__TASK STATEMENT__. Please write out, word for word, the part of the items that opens with the line containing "Check: Digital caliper." and closes with the line containing "Observed: 90.18 mm", and nothing else.

__GIVEN RECORDS__.
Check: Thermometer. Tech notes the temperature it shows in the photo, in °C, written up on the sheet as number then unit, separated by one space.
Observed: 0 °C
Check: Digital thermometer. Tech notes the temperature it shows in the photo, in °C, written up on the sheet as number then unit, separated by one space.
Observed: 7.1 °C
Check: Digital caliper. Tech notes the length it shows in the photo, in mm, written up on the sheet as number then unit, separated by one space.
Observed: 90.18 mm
---
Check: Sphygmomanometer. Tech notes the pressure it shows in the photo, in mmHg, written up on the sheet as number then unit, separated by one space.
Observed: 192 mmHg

__EXERCISE SOLUTION__.
Check: Digital caliper. Tech notes the length it shows in the photo, in mm, written up on the sheet as number then unit, separated by one space.
Observed: 90.18 mm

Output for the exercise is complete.